▸ **Document section**
==========

# Golden Hawks Archery Club, OH



## FIG (Sep 23, 2008)

they are a large club you can learn a lot from them


----------



## FIG (Sep 23, 2008)

nokd up archery independence ky has 3d shoots tuesday nights and also every other saturday next shoot july 10 about 8 am start time


----------



## JayP (Dec 13, 2008)

I have looked into shooting there as well and will at some point this summer. I am really looking for a club that has a range and is close to my house. I can only shoot out to 35 yards and want to practice at longer distances. Golden Hawks has a range out to 50 yards.


----------



## Bowtech n ROSS (Aug 30, 2007)

glodenhawks is a great place to shoot. they have nice targets and set a good shoot.


----------



## bsharkey (Apr 27, 2009)

the wife and i just joined Golden Hawks but we have been around alot of those guys for the past 2 years and you couldn't ask for a nicer group of people i think you would be missing out by not joining


----------



## JayP (Dec 13, 2008)

==========

Extracted data entries:
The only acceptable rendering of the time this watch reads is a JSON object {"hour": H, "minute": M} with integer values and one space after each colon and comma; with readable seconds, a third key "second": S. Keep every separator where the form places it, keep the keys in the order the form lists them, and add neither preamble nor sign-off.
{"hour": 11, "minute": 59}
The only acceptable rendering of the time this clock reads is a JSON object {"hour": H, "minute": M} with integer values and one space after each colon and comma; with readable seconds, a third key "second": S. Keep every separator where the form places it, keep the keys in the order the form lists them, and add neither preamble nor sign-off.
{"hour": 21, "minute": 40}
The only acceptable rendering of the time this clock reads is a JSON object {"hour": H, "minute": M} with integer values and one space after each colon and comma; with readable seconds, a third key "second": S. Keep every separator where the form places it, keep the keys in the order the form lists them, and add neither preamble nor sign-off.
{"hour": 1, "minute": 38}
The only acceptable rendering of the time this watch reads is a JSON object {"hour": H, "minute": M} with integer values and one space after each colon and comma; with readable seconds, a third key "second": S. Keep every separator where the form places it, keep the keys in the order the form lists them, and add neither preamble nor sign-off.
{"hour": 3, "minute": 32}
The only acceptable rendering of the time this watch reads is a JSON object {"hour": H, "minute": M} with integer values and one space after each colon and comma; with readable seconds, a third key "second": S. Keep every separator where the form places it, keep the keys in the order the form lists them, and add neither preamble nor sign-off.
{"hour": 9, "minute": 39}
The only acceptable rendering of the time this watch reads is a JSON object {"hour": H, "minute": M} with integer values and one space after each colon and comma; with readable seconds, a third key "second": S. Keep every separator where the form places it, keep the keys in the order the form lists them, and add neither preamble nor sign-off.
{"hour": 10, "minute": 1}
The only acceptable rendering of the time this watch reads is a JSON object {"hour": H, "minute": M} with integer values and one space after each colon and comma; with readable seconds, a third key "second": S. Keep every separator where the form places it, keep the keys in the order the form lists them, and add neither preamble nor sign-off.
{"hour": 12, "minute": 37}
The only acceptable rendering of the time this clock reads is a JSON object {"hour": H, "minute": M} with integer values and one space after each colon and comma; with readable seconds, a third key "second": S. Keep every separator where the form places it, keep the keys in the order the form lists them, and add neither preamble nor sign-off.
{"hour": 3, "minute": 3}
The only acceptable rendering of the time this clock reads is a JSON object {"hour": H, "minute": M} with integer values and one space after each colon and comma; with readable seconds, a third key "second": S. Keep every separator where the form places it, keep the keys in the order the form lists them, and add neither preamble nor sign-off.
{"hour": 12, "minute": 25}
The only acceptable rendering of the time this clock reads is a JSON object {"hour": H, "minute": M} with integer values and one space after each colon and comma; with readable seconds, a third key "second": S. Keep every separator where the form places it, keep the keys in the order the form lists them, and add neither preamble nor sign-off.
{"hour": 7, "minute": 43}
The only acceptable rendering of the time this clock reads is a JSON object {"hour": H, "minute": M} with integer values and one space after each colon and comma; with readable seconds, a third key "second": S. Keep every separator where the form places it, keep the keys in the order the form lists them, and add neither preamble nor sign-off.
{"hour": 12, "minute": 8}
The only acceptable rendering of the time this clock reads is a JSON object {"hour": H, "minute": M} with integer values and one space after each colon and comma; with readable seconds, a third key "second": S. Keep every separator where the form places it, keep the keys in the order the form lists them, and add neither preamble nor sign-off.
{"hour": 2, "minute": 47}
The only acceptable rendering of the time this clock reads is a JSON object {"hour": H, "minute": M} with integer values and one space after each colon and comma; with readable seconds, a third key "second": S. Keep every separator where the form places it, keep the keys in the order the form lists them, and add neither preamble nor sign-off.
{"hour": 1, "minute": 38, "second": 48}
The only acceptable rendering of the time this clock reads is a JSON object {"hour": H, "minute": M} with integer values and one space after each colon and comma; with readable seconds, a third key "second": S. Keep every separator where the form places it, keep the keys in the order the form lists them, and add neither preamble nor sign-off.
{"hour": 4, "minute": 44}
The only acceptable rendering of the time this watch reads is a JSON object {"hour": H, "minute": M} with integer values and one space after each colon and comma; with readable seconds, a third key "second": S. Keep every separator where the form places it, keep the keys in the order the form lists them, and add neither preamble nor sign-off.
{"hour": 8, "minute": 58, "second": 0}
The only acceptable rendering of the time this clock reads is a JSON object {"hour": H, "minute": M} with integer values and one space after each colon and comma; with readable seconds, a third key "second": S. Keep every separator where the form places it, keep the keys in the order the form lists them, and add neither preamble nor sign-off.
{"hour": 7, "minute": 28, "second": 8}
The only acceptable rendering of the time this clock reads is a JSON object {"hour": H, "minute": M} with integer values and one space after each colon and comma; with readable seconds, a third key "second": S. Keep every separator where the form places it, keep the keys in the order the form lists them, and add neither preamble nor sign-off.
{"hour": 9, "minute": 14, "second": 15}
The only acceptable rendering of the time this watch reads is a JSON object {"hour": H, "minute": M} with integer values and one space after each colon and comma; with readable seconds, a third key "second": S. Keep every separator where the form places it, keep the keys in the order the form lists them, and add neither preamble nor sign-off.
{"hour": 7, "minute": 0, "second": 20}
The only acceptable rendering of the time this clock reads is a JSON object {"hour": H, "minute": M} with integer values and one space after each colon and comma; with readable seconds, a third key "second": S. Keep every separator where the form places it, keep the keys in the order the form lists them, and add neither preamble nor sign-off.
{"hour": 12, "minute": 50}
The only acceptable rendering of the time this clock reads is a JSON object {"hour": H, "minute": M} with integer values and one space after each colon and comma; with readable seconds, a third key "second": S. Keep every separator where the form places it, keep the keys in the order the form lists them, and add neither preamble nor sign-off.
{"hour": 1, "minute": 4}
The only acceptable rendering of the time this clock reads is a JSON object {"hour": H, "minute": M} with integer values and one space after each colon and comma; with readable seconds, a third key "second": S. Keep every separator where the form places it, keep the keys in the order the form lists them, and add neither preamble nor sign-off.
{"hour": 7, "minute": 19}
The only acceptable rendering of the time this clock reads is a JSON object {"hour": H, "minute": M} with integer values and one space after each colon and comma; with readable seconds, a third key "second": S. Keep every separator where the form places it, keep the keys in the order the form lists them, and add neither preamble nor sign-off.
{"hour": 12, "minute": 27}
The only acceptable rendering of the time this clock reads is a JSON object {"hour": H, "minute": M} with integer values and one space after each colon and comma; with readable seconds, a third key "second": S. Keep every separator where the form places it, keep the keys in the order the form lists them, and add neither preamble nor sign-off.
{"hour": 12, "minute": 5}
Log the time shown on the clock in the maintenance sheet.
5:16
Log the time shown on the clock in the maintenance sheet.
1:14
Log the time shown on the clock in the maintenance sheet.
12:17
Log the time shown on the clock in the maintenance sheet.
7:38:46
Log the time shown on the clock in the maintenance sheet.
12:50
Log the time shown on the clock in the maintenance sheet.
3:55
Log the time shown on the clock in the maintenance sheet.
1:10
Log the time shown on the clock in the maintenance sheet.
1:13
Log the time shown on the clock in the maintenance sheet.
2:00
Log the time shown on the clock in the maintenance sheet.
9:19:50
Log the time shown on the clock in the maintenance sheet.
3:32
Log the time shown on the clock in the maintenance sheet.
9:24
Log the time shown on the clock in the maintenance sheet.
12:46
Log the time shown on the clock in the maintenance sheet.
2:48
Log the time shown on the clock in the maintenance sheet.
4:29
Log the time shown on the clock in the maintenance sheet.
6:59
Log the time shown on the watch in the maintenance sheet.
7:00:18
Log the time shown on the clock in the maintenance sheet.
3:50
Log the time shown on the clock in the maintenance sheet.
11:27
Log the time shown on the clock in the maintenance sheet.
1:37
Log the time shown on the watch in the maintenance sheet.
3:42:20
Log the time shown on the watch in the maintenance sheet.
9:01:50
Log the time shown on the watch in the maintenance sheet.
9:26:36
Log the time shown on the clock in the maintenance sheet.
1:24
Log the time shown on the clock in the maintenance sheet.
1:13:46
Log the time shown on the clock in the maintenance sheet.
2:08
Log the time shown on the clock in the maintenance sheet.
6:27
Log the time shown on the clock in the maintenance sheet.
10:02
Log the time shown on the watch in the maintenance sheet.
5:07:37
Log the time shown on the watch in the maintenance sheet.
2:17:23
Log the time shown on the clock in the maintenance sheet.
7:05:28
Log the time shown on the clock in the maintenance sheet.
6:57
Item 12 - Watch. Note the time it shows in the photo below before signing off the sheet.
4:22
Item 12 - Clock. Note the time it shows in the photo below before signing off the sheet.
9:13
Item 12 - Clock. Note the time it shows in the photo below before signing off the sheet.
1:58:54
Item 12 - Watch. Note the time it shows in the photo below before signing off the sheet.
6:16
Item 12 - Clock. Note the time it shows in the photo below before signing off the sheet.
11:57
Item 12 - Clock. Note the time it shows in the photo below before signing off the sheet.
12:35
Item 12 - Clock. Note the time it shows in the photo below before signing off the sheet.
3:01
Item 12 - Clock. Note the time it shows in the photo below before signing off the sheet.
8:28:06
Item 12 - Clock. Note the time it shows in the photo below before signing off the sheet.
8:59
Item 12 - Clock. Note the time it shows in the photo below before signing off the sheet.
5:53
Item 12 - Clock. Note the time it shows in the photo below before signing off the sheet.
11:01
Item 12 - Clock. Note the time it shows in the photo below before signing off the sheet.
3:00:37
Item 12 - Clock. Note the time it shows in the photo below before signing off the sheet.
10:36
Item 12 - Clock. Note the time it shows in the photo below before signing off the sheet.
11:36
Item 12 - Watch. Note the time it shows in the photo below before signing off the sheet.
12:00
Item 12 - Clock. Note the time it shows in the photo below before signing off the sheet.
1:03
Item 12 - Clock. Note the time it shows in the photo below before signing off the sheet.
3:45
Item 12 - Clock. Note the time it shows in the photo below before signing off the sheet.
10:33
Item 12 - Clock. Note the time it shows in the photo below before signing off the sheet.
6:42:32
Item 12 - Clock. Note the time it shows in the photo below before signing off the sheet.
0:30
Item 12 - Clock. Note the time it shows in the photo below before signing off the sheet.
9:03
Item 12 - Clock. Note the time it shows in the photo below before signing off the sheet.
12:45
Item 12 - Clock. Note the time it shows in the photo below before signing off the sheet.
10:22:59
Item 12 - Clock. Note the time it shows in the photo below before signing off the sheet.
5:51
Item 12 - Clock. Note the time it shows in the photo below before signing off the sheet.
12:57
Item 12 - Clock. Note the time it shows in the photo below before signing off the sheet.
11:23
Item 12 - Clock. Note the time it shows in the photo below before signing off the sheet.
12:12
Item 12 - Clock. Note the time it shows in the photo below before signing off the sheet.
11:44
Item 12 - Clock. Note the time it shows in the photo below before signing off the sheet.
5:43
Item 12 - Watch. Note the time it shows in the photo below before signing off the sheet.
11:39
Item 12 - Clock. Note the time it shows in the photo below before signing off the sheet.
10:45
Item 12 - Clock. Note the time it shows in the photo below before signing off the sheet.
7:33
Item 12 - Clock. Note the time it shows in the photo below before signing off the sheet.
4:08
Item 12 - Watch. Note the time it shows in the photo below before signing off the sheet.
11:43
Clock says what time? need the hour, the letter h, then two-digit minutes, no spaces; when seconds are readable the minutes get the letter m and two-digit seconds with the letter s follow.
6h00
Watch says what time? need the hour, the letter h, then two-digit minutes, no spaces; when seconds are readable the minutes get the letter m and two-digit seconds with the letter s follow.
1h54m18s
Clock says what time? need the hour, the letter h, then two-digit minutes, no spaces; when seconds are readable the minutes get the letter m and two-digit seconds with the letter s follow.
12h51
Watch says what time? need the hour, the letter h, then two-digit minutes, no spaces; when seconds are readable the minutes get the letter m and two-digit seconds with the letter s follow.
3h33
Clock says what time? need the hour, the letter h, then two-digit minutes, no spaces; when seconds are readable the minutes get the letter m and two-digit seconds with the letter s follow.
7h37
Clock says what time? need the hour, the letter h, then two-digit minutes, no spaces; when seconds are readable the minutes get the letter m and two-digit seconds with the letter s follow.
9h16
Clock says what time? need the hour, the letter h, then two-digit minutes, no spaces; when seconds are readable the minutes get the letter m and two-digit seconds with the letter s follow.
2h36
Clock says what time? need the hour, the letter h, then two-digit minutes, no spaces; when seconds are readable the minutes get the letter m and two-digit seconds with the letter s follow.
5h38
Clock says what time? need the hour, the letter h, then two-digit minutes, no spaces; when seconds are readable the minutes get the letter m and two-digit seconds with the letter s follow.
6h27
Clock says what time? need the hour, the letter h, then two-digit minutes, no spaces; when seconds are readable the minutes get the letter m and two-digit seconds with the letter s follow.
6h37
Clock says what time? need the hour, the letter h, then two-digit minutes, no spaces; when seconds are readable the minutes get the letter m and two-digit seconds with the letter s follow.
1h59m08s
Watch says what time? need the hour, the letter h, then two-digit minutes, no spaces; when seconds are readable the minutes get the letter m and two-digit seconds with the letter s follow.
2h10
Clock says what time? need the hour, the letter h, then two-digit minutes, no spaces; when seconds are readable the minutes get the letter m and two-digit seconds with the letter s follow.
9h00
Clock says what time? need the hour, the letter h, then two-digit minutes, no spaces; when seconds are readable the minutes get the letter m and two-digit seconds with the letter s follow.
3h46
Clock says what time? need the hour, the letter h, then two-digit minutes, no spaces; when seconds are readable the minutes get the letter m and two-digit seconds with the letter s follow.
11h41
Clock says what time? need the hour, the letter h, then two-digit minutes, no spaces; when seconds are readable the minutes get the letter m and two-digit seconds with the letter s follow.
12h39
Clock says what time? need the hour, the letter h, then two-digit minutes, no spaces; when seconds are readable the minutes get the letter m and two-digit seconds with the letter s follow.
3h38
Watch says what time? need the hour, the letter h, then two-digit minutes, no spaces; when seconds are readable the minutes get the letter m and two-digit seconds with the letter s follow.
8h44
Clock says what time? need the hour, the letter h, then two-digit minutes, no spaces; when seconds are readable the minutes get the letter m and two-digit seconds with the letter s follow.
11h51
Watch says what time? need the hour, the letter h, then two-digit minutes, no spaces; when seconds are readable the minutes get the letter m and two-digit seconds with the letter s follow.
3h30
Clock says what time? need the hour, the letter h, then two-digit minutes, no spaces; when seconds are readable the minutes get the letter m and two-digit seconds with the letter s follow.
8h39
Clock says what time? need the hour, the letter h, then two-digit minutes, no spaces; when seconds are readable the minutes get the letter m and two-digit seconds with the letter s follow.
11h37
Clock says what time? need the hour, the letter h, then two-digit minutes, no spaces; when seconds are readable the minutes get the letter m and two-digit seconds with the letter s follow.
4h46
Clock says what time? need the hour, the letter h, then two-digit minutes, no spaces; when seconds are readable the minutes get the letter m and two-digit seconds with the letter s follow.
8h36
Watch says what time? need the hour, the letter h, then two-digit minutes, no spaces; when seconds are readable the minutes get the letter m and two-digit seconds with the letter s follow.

==========

▸ **Challenge 1**
In the Golden Hawks Archery Club thread, retype the text from "I have looked" to "a good shoot.".
▸ **Challenge 2**
According to the Golden Hawks Archery Club thread, how far out does the Golden Hawks range go?

▸ **Solution 1**
I have looked into shooting there as well and will at some point this summer. I am really looking for a club that has a range and is close to my house. I can only shoot out to 35 yards and want to practice at longer distances. Golden Hawks has a range out to 50 yards.


----------



## Bowtech n ROSS (Aug 30, 2007)

glodenhawks is a great place to shoot. they have nice targets and set a good shoot.

▸ **Solution 2**
50 yards.